NEW BEDFORD – One of the three competitors for offshore wind power contracts and turbine development south of Martha’s Vineyard has partnered with a Danish investment company, signaling another big power play in the wake of the state’s landmark energy legislation.
New Jersey-based OffshoreMW announced Thursday that it had recently been bought by an investment fund managed by Copenhagen Infrastructure Partners (CIP).
“We’re very excited to have the backing of the CIP family as we move full speed ahead in developing our lease area,” Erich Stephens, executive vice president of New Jersey-based OffshoreMW, said in a Thursday press release. “CIP’s team is comprised of some of the pioneers in the offshore wind sector, extremely knowledgeable and experienced people who helped make offshore wind the world’s most promising source of energy today.”
Stephens said in addition to financial backing, CIP also will provide “senior management and technical expertise” to OffshoreMW, which has a lease for turbine development on federal waters about 15 miles south of Martha’s Vineyard.
Also holding leases in that broad ocean area are Rhode Island-based Deepwater Wind, which just completed installation of a five-turbine pilot project off Block Island, and Denmark-based DONG Energy, which has built more than 20 offshore wind farms in northern Europe and has plans to build up to 600 turbines off the coast of England, and is known in Massachusetts as Bay State Wind.
CIP’s five leading partners “have held top management positions at, (among other firms) DONG Energy,” according to CIP’s website.
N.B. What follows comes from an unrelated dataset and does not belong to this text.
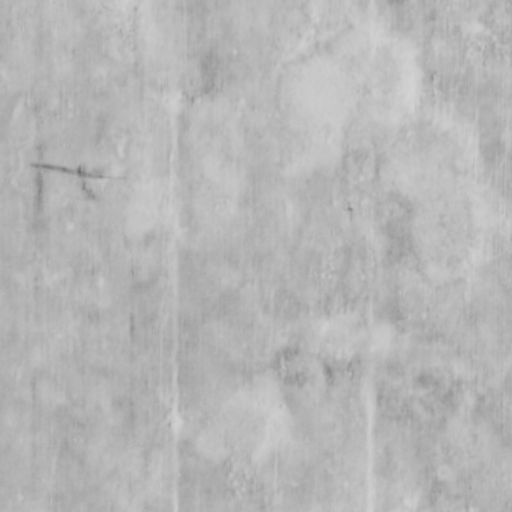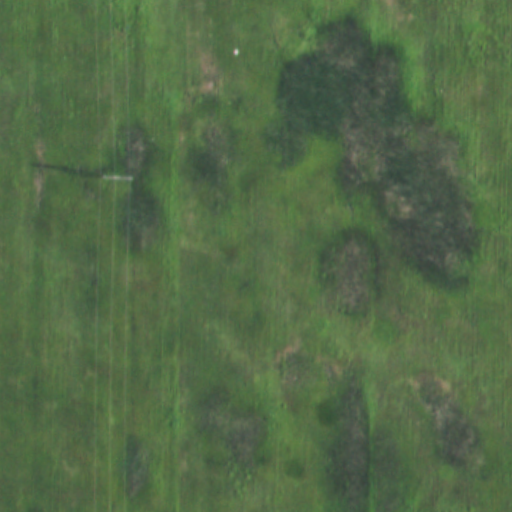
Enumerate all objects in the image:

OffshoreMW also announced Thursday that its Massachusetts project has a formal name: Vineyard Wind. The name reflects the company’s ongoing local partnership with Vineyard Power, a non-profit energy cooperative serving Martha’s Vineyard.
OffshoreMW announced earlier this month that it had hired longtime New Bedford fisherman and industry advocate Jim Kendall as its fisheries representative.
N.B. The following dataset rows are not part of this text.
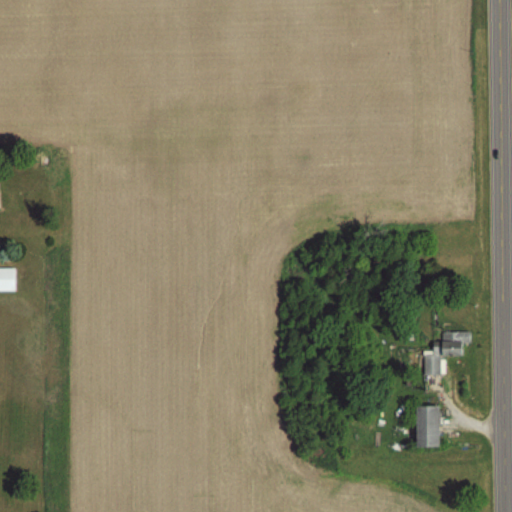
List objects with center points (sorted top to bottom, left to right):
road: (504, 256)
building: (7, 279)
building: (444, 350)
building: (426, 427)
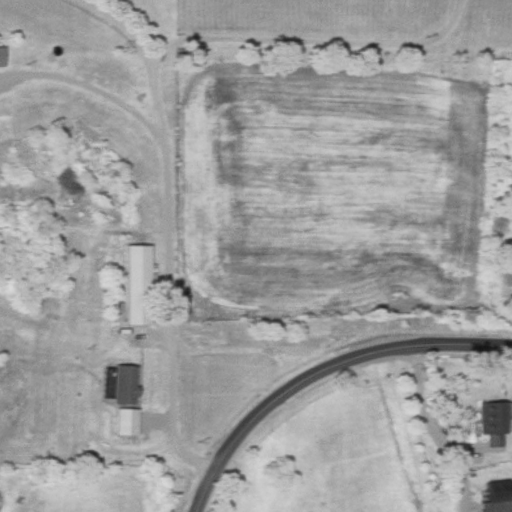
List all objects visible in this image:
road: (304, 39)
road: (89, 85)
road: (166, 234)
building: (508, 253)
building: (135, 284)
road: (325, 376)
building: (122, 384)
building: (124, 421)
road: (423, 422)
building: (491, 422)
building: (497, 498)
The statewide energy bill signed Aug. 8 by Republican Gov. Charlie Baker requires utilities to buy long-term offshore wind contracts totaling at least 1,600 megawatts between 2017 and 2027, and means the three lease-holders could be competitors in coming years.
“We’re fully expecting there to be a robust, competitive bid, and we’re fully expecting the market to play itself out,” said state Rep. Tom Golden, a Lowell Democrat who’s chairman of the legislators’ Joint Committee on Telecommunications, Utilities and Energy.
Comparing the three companies to “three people in a lifeboat,” Golden added: “They’re going to slug it out – and the winner at the end of the day, no question, is the ratepayer.”